Output all entries exactly; images excluded.
━━━━━━━━━━━━━━━━
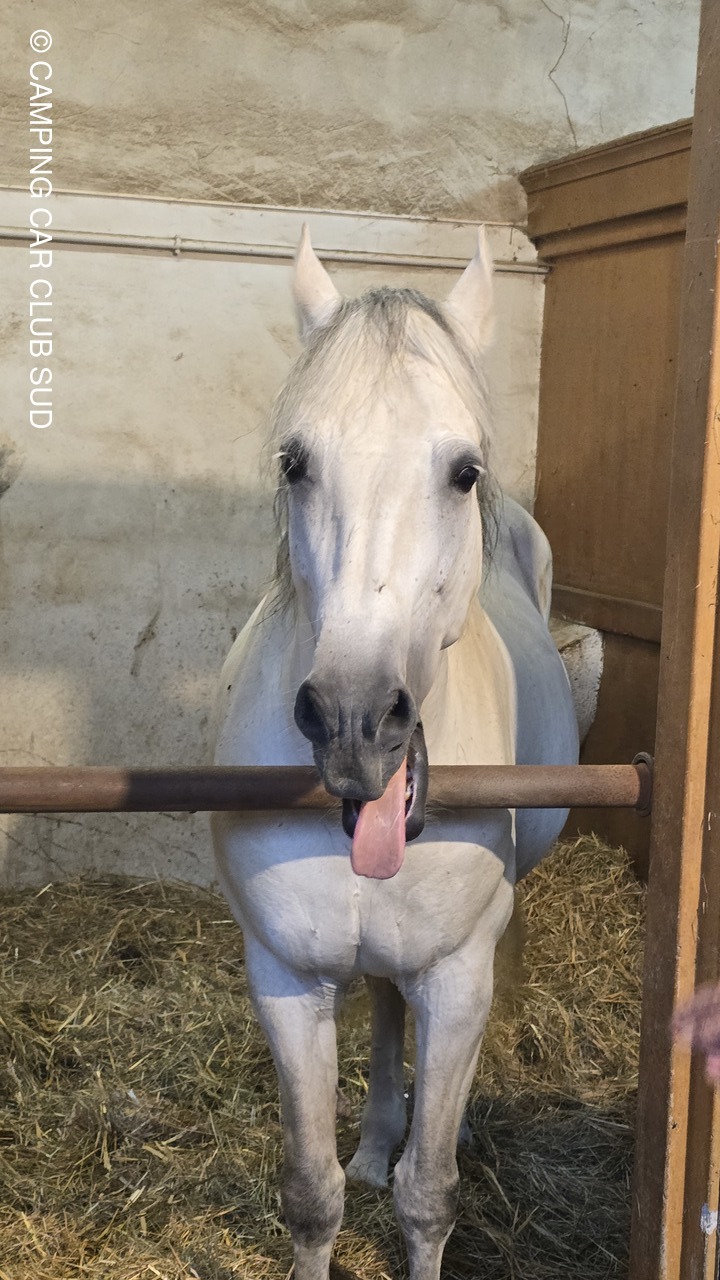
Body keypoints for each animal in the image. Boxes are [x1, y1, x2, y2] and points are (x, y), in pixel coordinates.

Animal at [211, 225, 579, 1280]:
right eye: (295, 462)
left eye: (464, 471)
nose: (354, 720)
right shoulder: (285, 981)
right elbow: (311, 1193)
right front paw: (360, 1162)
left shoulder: (457, 983)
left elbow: (430, 1195)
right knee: (379, 1008)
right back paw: (376, 1138)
━━━━━━━━━━━━━━━━
COMPLETED TASK>
Body keypoints for each animal in the image. Boxes are [x1, y1, x2, y2] and points are (x, y), in pixel coordinates.

Animal at [211, 225, 579, 1280]:
right eye: (295, 462)
left eye: (464, 471)
nose: (354, 720)
right shoulder: (285, 981)
right elbow: (311, 1193)
right front paw: (360, 1162)
left shoulder: (457, 983)
left elbow: (430, 1195)
right knee: (379, 1008)
right back paw: (376, 1138)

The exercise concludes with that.